■ WHAT YOU NEED TO DO ■
Taking the listing below, restate word for word each line from the line with "M289 836 304" to the line with "<!-- north arrow -->", ends included, and stop there.

■ RECORDS FOR PROCESSING ■
*** Block opens ***
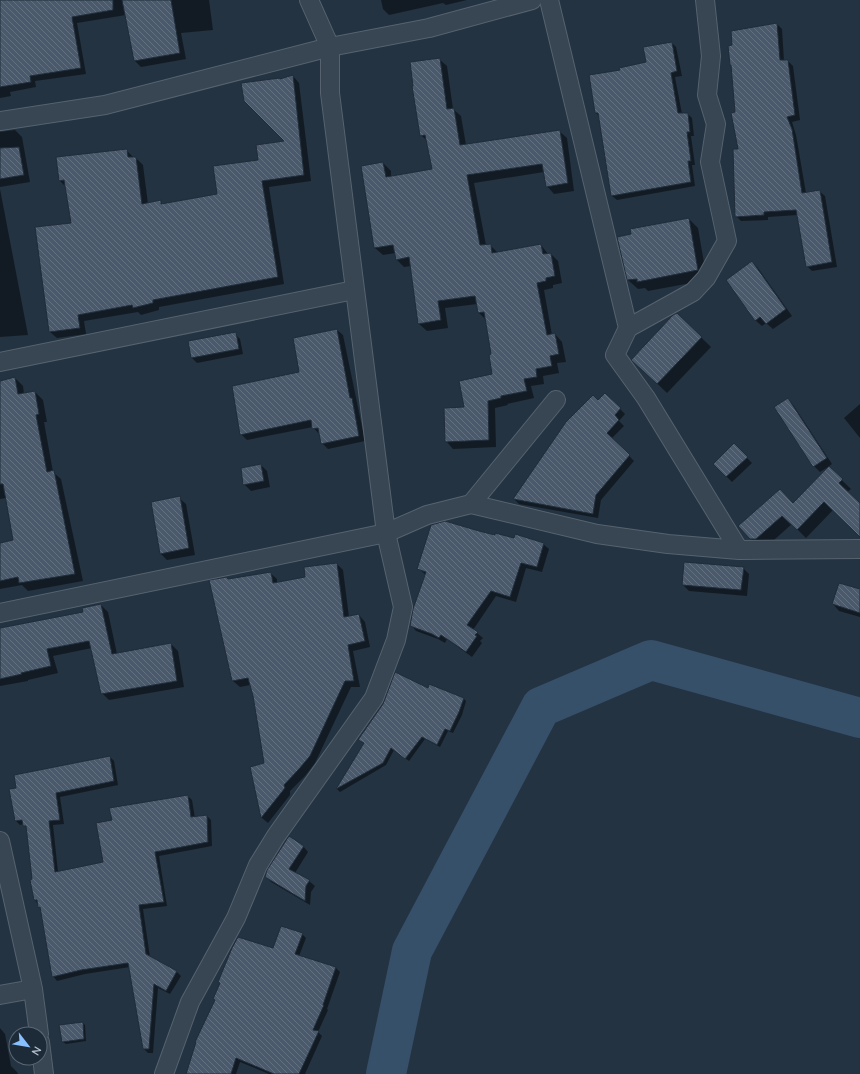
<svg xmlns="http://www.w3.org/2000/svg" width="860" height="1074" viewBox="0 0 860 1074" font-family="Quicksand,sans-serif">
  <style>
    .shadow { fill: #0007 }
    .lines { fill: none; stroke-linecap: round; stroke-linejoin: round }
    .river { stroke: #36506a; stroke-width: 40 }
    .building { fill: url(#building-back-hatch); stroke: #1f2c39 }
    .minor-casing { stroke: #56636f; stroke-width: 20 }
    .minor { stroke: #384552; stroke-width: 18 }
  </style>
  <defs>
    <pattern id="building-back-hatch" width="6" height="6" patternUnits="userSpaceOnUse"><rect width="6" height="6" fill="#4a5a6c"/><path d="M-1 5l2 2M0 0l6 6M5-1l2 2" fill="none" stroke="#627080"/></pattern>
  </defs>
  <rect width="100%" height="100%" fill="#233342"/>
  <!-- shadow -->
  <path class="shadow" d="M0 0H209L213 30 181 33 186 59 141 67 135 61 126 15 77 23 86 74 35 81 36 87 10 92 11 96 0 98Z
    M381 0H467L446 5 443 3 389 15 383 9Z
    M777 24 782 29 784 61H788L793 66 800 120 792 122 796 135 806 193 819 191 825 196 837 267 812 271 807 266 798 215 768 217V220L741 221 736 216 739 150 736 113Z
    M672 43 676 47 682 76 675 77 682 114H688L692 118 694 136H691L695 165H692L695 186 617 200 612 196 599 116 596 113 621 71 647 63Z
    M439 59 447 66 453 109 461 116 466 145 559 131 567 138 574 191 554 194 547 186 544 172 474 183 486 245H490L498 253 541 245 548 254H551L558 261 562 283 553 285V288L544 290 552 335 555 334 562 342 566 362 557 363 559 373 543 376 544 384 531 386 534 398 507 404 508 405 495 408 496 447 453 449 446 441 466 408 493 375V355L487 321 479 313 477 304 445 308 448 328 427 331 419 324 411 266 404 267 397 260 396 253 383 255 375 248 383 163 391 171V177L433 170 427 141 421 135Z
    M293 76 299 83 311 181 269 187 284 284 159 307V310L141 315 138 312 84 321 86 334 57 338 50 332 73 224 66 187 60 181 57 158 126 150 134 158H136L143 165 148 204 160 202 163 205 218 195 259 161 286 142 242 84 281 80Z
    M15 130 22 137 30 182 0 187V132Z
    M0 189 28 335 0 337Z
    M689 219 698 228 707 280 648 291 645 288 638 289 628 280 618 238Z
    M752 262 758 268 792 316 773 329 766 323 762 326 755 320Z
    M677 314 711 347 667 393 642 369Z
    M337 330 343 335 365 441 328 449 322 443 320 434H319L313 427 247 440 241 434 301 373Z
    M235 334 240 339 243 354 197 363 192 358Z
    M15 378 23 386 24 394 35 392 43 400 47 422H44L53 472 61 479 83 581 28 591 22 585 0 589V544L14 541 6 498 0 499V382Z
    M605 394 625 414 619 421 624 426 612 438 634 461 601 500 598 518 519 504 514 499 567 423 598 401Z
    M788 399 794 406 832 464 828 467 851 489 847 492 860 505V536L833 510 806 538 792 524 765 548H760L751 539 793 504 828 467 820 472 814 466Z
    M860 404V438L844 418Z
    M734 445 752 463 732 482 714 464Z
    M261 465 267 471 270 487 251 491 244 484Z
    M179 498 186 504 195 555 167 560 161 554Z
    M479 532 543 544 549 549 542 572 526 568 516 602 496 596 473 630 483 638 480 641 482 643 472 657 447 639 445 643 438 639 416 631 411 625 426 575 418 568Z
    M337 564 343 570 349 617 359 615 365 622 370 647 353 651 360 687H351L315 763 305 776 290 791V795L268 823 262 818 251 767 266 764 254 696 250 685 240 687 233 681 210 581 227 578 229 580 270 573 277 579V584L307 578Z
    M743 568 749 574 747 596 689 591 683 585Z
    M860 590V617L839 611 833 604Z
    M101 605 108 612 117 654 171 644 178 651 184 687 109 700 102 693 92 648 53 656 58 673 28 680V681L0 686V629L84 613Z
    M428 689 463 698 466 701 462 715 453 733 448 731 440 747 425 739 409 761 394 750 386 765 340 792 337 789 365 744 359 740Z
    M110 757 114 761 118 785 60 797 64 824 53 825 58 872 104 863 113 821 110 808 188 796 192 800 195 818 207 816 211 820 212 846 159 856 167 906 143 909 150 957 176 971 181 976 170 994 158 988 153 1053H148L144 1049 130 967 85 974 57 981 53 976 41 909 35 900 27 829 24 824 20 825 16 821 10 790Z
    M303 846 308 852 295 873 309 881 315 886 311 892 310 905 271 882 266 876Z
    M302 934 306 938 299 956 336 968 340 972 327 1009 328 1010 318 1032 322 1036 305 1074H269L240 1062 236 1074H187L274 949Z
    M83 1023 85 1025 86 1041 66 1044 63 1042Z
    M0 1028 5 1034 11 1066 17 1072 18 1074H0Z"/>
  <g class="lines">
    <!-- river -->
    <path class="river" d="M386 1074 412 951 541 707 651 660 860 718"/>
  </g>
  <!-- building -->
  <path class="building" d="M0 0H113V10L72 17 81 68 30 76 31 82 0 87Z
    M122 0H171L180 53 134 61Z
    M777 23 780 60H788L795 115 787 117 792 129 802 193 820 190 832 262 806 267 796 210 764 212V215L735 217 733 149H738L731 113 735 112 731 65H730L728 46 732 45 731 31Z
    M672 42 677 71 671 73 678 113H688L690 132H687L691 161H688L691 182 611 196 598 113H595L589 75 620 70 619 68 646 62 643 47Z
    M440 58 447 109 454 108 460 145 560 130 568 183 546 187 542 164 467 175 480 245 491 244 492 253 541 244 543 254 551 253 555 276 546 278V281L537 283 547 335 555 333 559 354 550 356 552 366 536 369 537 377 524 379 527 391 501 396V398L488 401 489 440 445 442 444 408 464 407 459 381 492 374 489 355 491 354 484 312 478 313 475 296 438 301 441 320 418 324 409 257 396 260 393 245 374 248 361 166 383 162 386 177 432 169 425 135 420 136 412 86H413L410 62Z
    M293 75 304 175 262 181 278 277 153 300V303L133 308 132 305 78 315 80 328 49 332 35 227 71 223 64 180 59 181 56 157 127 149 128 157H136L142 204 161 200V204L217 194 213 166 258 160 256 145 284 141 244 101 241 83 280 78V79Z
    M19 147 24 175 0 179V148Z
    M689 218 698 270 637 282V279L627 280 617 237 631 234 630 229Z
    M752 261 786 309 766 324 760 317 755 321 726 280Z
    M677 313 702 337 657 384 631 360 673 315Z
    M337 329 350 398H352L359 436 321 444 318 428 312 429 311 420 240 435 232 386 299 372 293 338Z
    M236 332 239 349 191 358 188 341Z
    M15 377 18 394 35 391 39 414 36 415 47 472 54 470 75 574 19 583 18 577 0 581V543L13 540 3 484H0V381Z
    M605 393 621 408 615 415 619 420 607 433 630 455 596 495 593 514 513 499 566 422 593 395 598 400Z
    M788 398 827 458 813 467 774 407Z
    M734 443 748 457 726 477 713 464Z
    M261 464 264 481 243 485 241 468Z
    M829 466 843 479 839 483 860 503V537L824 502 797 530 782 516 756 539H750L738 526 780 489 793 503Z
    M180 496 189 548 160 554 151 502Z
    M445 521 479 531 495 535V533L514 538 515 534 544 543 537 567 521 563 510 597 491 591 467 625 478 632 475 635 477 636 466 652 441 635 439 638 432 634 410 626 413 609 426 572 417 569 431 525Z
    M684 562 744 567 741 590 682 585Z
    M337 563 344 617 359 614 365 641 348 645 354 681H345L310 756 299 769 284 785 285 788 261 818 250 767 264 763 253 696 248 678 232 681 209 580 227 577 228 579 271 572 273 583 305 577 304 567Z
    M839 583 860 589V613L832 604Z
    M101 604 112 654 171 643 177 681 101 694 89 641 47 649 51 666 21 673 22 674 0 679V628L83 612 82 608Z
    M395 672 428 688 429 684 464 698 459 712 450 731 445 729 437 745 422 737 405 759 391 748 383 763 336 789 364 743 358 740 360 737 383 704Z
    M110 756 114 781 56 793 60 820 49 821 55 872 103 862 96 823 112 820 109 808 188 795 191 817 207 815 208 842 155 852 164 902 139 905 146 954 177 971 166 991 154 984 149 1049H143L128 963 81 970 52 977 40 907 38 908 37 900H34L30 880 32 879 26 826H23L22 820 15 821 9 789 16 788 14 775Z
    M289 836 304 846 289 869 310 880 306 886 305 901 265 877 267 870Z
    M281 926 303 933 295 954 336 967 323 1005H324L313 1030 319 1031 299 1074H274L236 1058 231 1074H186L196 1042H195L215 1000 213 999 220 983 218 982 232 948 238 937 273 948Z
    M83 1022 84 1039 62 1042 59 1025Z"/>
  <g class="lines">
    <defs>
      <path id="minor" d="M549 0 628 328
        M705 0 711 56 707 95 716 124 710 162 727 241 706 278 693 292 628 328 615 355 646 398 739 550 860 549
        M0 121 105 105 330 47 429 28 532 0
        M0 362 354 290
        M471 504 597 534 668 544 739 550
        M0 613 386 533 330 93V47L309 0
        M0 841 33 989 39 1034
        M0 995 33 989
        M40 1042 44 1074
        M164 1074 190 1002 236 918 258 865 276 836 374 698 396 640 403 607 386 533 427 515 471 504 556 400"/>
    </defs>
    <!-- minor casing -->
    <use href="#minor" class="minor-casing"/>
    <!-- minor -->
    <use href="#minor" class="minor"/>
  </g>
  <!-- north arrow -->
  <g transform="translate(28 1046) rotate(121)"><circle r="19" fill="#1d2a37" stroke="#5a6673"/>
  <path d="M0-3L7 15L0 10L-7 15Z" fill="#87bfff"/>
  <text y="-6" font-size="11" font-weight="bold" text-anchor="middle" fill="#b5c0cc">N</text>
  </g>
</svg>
*** Block closes ***
■ WRITTEN REPLY ■
    M289 836 304 846 289 869 310 880 306 886 305 901 265 877 267 870Z
    M281 926 303 933 295 954 336 967 323 1005H324L313 1030 319 1031 299 1074H274L236 1058 231 1074H186L196 1042H195L215 1000 213 999 220 983 218 982 232 948 238 937 273 948Z
    M83 1022 84 1039 62 1042 59 1025Z"/>
  <g class="lines">
    <defs>
      <path id="minor" d="M549 0 628 328
        M705 0 711 56 707 95 716 124 710 162 727 241 706 278 693 292 628 328 615 355 646 398 739 550 860 549
        M0 121 105 105 330 47 429 28 532 0
        M0 362 354 290
        M471 504 597 534 668 544 739 550
        M0 613 386 533 330 93V47L309 0
        M0 841 33 989 39 1034
        M0 995 33 989
        M40 1042 44 1074
        M164 1074 190 1002 236 918 258 865 276 836 374 698 396 640 403 607 386 533 427 515 471 504 556 400"/>
    </defs>
    <!-- minor casing -->
    <use href="#minor" class="minor-casing"/>
    <!-- minor -->
    <use href="#minor" class="minor"/>
  </g>
  <!-- north arrow -->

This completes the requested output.